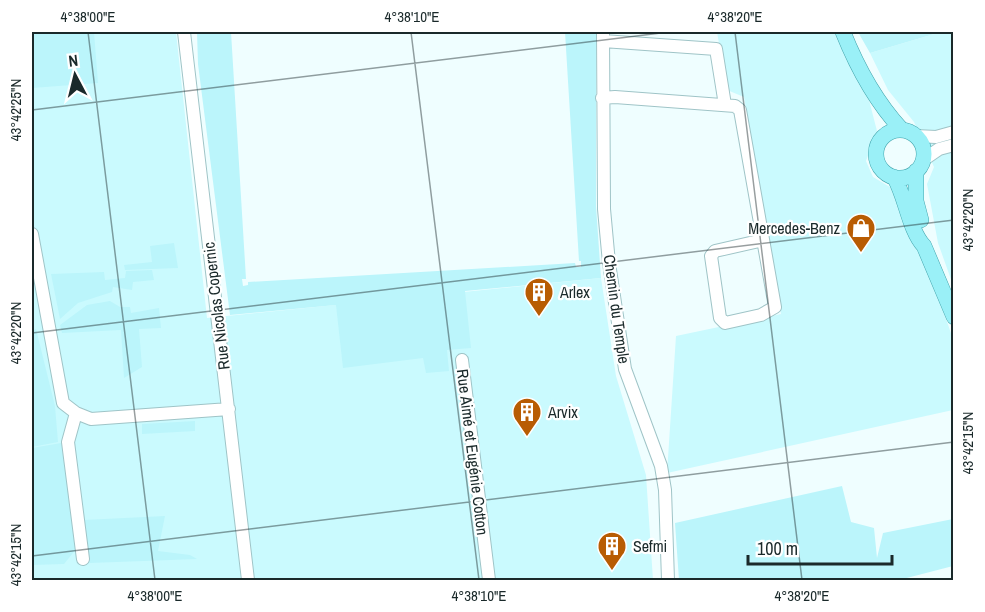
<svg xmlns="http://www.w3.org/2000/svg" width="985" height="612" viewBox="0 0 985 612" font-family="'Archivo Narrow',sans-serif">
<rect width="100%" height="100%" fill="#effeff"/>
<path fill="#cafafe" d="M32,32h144l31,286 394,-40 15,98 30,99 7,105h-621z
M717,32h119l8,22 25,46 8,31 -11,30 7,16 17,10 44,97 19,55v71l-286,63 9,-137 105,-22 -37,-217 -17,-7z
M941,32h12v253l-15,-42 -11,-59 7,-17 -20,-45 -26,-32 -18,-37z"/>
<path fill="#bbf5fb" d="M32,32h62l4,51 -66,5z
M197,32h34l15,247h-4l1,7 5,-1v-3l327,-19 1,4h5v-6h-2l-14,-229h31v174l5,72 -136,13 6,57 -24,2 2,21 -23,2 -3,-15 -80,10 -7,-63 -106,10 -32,-251z
M858,32h83l-71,21z
M174,243l4,25 -53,2 -1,-5 28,-3 -2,-16z
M152,270l2,10 -21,2 -1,8 -19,-3 -1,5 -34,11 -18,16 -9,-45 53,-2 1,8 20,-2 1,-7z
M110,301l10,6h10l1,6 28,-5 2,20 -22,1 3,38 -18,11 -3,-48 -59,3 -2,-8 27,-20z
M36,329l19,77 3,36 -26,5v-32l2,-10 -2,-17v-57z
M195,421v10l-53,3v-10z
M61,443l16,105 -13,16 -32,1v-117z
M842,486l9,36 23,6 3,30 6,-25 70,-14v47l-54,14h-220l-4,-57z
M165,516l-7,35 32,4 7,4 -108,4 -5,-43z"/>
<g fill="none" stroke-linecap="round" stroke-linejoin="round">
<g stroke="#9fc4c7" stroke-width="14">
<path id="minor" d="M184,32l64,548
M603,32l1,177 5,54 16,106 36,97 4,24 3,90
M603,41l113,8 9,56
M602,98l13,-1 120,9 5,4 35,197 -14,8 -36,8 -5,-5 -9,-62 4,-5 48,-11
M916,136l20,1 18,-5
M923,160l16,-11 15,-4
M32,234l31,169 13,10 15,6 138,-10
M462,360l27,220
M76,413l-8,29 15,117"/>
</g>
<g stroke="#42a4ac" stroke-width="16">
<path id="major" d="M843,32c14,35 33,70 59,98
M876 154a24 24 0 1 1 48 0a24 24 0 1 1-48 0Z
M916,171v30l5,19
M894,177c12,20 15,53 30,69l30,71"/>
</g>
<use href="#minor" stroke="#fff" stroke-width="12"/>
<use href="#major" stroke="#9af0f7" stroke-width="15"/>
</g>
<path fill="none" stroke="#1a292a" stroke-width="1.5" stroke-opacity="0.45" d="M88,32l67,548M411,32l68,548M735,32l67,548M32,110l637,-78M32,333l922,-113M32,556l922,-114"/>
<defs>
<g id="shop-pin" transform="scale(1.5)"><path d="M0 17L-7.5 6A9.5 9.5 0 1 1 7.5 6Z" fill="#b85c03" stroke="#fff"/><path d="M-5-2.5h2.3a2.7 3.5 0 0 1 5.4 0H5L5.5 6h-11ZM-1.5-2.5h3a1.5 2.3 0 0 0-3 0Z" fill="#fff"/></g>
<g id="building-pin" transform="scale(1.5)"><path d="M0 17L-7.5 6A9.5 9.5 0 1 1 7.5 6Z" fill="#b85c03" stroke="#fff"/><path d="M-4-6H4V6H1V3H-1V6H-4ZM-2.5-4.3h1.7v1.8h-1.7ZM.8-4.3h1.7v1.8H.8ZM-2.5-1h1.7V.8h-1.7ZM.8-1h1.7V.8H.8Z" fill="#fff"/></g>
</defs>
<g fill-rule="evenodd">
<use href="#shop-pin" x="861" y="228"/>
<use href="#building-pin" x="539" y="292"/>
<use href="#building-pin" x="527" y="412"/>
<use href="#building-pin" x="612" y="546"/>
</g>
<g text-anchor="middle" stroke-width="4.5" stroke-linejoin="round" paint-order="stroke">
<g font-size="16" fill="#1a292a" stroke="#fff" text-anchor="start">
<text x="840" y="234" text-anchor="end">Mercedes-Benz</text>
<text x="560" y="298">Arlex</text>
<text x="548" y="418">Arvix</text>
<text x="633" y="552">Sefmi</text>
</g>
<g font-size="16" fill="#1a292a" stroke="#fff">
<text transform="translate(216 306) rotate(-97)" y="6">Rue Nicolas Copernic</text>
<text transform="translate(617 309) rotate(82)" y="6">Chemin du Temple</text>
<text transform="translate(473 452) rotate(83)" y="6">Rue Aimé et Eugénie Cotton</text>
</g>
</g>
<rect width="985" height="612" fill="none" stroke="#ffffff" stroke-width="66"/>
<g transform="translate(75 75) rotate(353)" stroke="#ffffff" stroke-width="4.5" paint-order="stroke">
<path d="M0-4.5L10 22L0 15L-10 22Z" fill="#1a292a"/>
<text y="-9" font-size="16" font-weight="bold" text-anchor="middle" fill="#1a292a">N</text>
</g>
<path d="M748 555v9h144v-9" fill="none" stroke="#1a292a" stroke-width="3"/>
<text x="757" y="555" font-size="18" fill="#1a292a" stroke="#ffffff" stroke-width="4.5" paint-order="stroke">100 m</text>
<rect x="33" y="33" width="919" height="546" fill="none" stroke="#1a292a" stroke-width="2"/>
<g font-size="15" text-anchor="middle" fill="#1a292a">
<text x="88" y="22">4°38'00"E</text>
<text x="412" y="22">4°38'10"E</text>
<text x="735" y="22">4°38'20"E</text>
<text transform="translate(16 110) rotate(-90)" y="5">43°42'25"N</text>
<text transform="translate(968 220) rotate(-90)" y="5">43°42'20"N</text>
<text transform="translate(16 333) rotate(-90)" y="5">43°42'20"N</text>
<text transform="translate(968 443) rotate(-90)" y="5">43°42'15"N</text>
<text transform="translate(16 555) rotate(-90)" y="5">43°42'15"N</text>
<text x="155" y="601">4°38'00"E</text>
<text x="479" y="601">4°38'10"E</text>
<text x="802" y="601">4°38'20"E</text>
</g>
</svg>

• [INSTRUCTIONS FOR THE TASK]
Each line above must be repeated exactly in the answer, with pictures omitted.

• [OUTPUT OF THE EXERCISE]
<svg xmlns="http://www.w3.org/2000/svg" width="985" height="612" viewBox="0 0 985 612" font-family="'Archivo Narrow',sans-serif">
<rect width="100%" height="100%" fill="#effeff"/>
<path fill="#cafafe" d="M32,32h144l31,286 394,-40 15,98 30,99 7,105h-621z
M717,32h119l8,22 25,46 8,31 -11,30 7,16 17,10 44,97 19,55v71l-286,63 9,-137 105,-22 -37,-217 -17,-7z
M941,32h12v253l-15,-42 -11,-59 7,-17 -20,-45 -26,-32 -18,-37z"/>
<path fill="#bbf5fb" d="M32,32h62l4,51 -66,5z
M197,32h34l15,247h-4l1,7 5,-1v-3l327,-19 1,4h5v-6h-2l-14,-229h31v174l5,72 -136,13 6,57 -24,2 2,21 -23,2 -3,-15 -80,10 -7,-63 -106,10 -32,-251z
M858,32h83l-71,21z
M174,243l4,25 -53,2 -1,-5 28,-3 -2,-16z
M152,270l2,10 -21,2 -1,8 -19,-3 -1,5 -34,11 -18,16 -9,-45 53,-2 1,8 20,-2 1,-7z
M110,301l10,6h10l1,6 28,-5 2,20 -22,1 3,38 -18,11 -3,-48 -59,3 -2,-8 27,-20z
M36,329l19,77 3,36 -26,5v-32l2,-10 -2,-17v-57z
M195,421v10l-53,3v-10z
M61,443l16,105 -13,16 -32,1v-117z
M842,486l9,36 23,6 3,30 6,-25 70,-14v47l-54,14h-220l-4,-57z
M165,516l-7,35 32,4 7,4 -108,4 -5,-43z"/>
<g fill="none" stroke-linecap="round" stroke-linejoin="round">
<g stroke="#9fc4c7" stroke-width="14">
<path id="minor" d="M184,32l64,548
M603,32l1,177 5,54 16,106 36,97 4,24 3,90
M603,41l113,8 9,56
M602,98l13,-1 120,9 5,4 35,197 -14,8 -36,8 -5,-5 -9,-62 4,-5 48,-11
M916,136l20,1 18,-5
M923,160l16,-11 15,-4
M32,234l31,169 13,10 15,6 138,-10
M462,360l27,220
M76,413l-8,29 15,117"/>
</g>
<g stroke="#42a4ac" stroke-width="16">
<path id="major" d="M843,32c14,35 33,70 59,98
M876 154a24 24 0 1 1 48 0a24 24 0 1 1-48 0Z
M916,171v30l5,19
M894,177c12,20 15,53 30,69l30,71"/>
</g>
<use href="#minor" stroke="#fff" stroke-width="12"/>
<use href="#major" stroke="#9af0f7" stroke-width="15"/>
</g>
<path fill="none" stroke="#1a292a" stroke-width="1.5" stroke-opacity="0.45" d="M88,32l67,548M411,32l68,548M735,32l67,548M32,110l637,-78M32,333l922,-113M32,556l922,-114"/>
<defs>
<g id="shop-pin" transform="scale(1.5)"><path d="M0 17L-7.5 6A9.5 9.5 0 1 1 7.5 6Z" fill="#b85c03" stroke="#fff"/><path d="M-5-2.5h2.3a2.7 3.5 0 0 1 5.4 0H5L5.5 6h-11ZM-1.5-2.5h3a1.5 2.3 0 0 0-3 0Z" fill="#fff"/></g>
<g id="building-pin" transform="scale(1.5)"><path d="M0 17L-7.5 6A9.5 9.5 0 1 1 7.5 6Z" fill="#b85c03" stroke="#fff"/><path d="M-4-6H4V6H1V3H-1V6H-4ZM-2.5-4.3h1.7v1.8h-1.7ZM.8-4.3h1.7v1.8H.8ZM-2.5-1h1.7V.8h-1.7ZM.8-1h1.7V.8H.8Z" fill="#fff"/></g>
</defs>
<g fill-rule="evenodd">
<use href="#shop-pin" x="861" y="228"/>
<use href="#building-pin" x="539" y="292"/>
<use href="#building-pin" x="527" y="412"/>
<use href="#building-pin" x="612" y="546"/>
</g>
<g text-anchor="middle" stroke-width="4.5" stroke-linejoin="round" paint-order="stroke">
<g font-size="16" fill="#1a292a" stroke="#fff" text-anchor="start">
<text x="840" y="234" text-anchor="end">Mercedes-Benz</text>
<text x="560" y="298">Arlex</text>
<text x="548" y="418">Arvix</text>
<text x="633" y="552">Sefmi</text>
</g>
<g font-size="16" fill="#1a292a" stroke="#fff">
<text transform="translate(216 306) rotate(-97)" y="6">Rue Nicolas Copernic</text>
<text transform="translate(617 309) rotate(82)" y="6">Chemin du Temple</text>
<text transform="translate(473 452) rotate(83)" y="6">Rue Aimé et Eugénie Cotton</text>
</g>
</g>
<rect width="985" height="612" fill="none" stroke="#ffffff" stroke-width="66"/>
<g transform="translate(75 75) rotate(353)" stroke="#ffffff" stroke-width="4.5" paint-order="stroke">
<path d="M0-4.5L10 22L0 15L-10 22Z" fill="#1a292a"/>
<text y="-9" font-size="16" font-weight="bold" text-anchor="middle" fill="#1a292a">N</text>
</g>
<path d="M748 555v9h144v-9" fill="none" stroke="#1a292a" stroke-width="3"/>
<text x="757" y="555" font-size="18" fill="#1a292a" stroke="#ffffff" stroke-width="4.5" paint-order="stroke">100 m</text>
<rect x="33" y="33" width="919" height="546" fill="none" stroke="#1a292a" stroke-width="2"/>
<g font-size="15" text-anchor="middle" fill="#1a292a">
<text x="88" y="22">4°38'00"E</text>
<text x="412" y="22">4°38'10"E</text>
<text x="735" y="22">4°38'20"E</text>
<text transform="translate(16 110) rotate(-90)" y="5">43°42'25"N</text>
<text transform="translate(968 220) rotate(-90)" y="5">43°42'20"N</text>
<text transform="translate(16 333) rotate(-90)" y="5">43°42'20"N</text>
<text transform="translate(968 443) rotate(-90)" y="5">43°42'15"N</text>
<text transform="translate(16 555) rotate(-90)" y="5">43°42'15"N</text>
<text x="155" y="601">4°38'00"E</text>
<text x="479" y="601">4°38'10"E</text>
<text x="802" y="601">4°38'20"E</text>
</g>
</svg>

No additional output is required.